PAPP-A is a substance produced by the placenta, the temporary organ responsible for nourishing the developing fetus. This protein is released into the maternal bloodstream and serves as a measurable marker during the first trimester of pregnancy. A blood test for PAPP-A is routinely performed as part of early screening to assess both fetal and placental health. When the level is lower than expected, it suggests a need for closer monitoring. This finding is not a diagnosis but an indicator of an increased statistical risk for certain outcomes.
PAPP-A’s Role in First Trimester Screening
PAPP-A is a large zinc-binding glycoprotein created by the syncytiotrophoblast layer of the placenta. Its primary function is to support fetal development by regulating the availability of insulin-like growth factors (IGFs). PAPP-A cleaves specific IGF-binding proteins, freeing up IGFs necessary for cell growth and proliferation in the developing fetus and placenta.
Measurement of PAPP-A occurs as part of the combined first-trimester screening, usually conducted between 10 and 14 weeks of gestation. This screening combines the PAPP-A blood test with free beta-human chorionic gonadotropin (hCG) measurement and ultrasound assessment of nuchal translucency (NT). These three factors are analyzed together to calculate a personalized risk estimate for specific chromosomal conditions.
The result is expressed as a Multiple of the Median (MoM), which compares the individual’s PAPP-A level to the average level for all pregnancies at the same gestational age. A MoM value of 1.0 is considered the median for that stage of pregnancy. A result is considered low when it falls below a threshold, often set at 0.4 or 0.5 MoM, indicating a concentration significantly less than the mean. A low MoM suggests that the placenta’s ability to produce the protein is reduced.
Underlying Conditions Associated with Low Levels
Low PAPP-A in the first trimester is interpreted as a marker for underlying issues related to placental function or fetal development. The most well-known association is with certain chromosomal abnormalities in the fetus. Pregnancies affected by Trisomy 21 (Down syndrome) and Trisomy 18 (Edwards syndrome) often exhibit reduced levels of PAPP-A in the maternal blood.
The low protein level may reflect that the genetic condition has affected the early formation and function of the placenta. While low PAPP-A contributes to the calculated risk for these conditions, it is not the cause of the genetic change. Further testing is needed to determine if a chromosomal anomaly is present.
Beyond chromosomal concerns, a low PAPP-A result indicates potential placental insufficiency later in gestation. The reduced protein production suggests the placenta may not have implanted or developed optimally in early pregnancy. This suboptimal development can lead to complications, particularly as fetal growth demands increase in the second and third trimesters.
One major concern is an increased risk for Fetal Growth Restriction (FGR), where the baby is smaller than expected due to insufficient nutrient and oxygen supply from the placenta.
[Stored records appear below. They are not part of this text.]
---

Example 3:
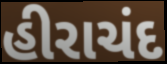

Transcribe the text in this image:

હીરાચંદ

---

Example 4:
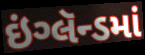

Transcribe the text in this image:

ઇંગ્લૅન્ડમાં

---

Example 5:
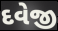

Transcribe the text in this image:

દવેજી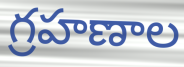
గ్రహణాలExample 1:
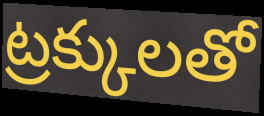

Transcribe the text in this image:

ట్రక్కులతో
When PAPP-A is low, the mechanism that releases growth factors may be compromised, contributing to restricted fetal size. This association is often stronger with extremely low PAPP-A levels, such as those below 0.2 MoM.
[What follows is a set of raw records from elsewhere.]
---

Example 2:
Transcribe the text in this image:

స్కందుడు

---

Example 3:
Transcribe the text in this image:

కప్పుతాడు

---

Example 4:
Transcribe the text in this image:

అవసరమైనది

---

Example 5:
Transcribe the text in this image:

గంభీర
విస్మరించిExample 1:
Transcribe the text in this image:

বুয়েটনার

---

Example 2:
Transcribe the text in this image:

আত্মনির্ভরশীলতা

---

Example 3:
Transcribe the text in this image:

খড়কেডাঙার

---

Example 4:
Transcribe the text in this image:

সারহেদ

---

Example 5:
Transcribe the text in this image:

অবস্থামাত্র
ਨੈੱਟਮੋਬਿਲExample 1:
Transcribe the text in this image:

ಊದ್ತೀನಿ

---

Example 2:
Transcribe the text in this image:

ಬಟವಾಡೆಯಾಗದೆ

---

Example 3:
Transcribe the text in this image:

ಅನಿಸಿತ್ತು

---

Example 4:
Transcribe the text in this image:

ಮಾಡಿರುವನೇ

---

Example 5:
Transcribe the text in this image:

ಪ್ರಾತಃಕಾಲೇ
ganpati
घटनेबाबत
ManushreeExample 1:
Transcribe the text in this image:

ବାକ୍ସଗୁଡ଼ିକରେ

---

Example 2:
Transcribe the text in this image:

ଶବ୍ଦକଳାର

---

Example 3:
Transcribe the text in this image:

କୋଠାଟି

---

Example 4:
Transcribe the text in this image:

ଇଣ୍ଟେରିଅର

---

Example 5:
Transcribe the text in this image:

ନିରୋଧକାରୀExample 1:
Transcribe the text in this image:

A low PAPP-A level also increases the risk for certain maternal complications, specifically preeclampsia and preterm birth. Preeclampsia is characterized by high blood pressure and signs of organ damage, fundamentally linked to problems with the placenta’s blood supply. The protein’s low concentration serves as an early signal that the mother may be at higher risk for developing this condition.
Clinical Follow-Up and Pregnancy Monitoring
Once a low PAPP-A result is identified, the first step in clinical management involves clarifying the risk for chromosomal conditions. Non-Invasive Prenatal Testing (NIPT) is often offered, as it provides a highly accurate screening of fetal DNA found in the mother’s blood. For a definitive diagnosis, invasive procedures like Chorionic Villus Sampling (CVS) or amniocentesis may be discussed, though these carry a small risk of miscarriage.
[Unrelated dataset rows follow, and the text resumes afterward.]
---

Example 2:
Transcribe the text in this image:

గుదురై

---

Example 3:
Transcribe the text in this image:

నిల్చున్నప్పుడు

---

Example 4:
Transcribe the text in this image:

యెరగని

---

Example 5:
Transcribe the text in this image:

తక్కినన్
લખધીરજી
If chromosomal abnormalities are ruled out, the focus shifts to managing the risk of placental complications. The patient is often managed with increased surveillance throughout the remainder of the pregnancy. This typically involves serial growth ultrasounds, usually starting in the third trimester, to track the baby’s development and ensure proper weight gain.
These specialized ultrasounds may also include Doppler studies, which measure blood flow through the umbilical cord and uterine arteries, assessing placental efficiency. In some cases, low-dose aspirin may be recommended, often started early in the second trimester, as a preventative measure to improve blood flow and potentially reduce the risk of preeclampsia or growth restriction. Ultimately, a low PAPP-A result necessitates close monitoring, but the majority of babies with this finding are born healthy.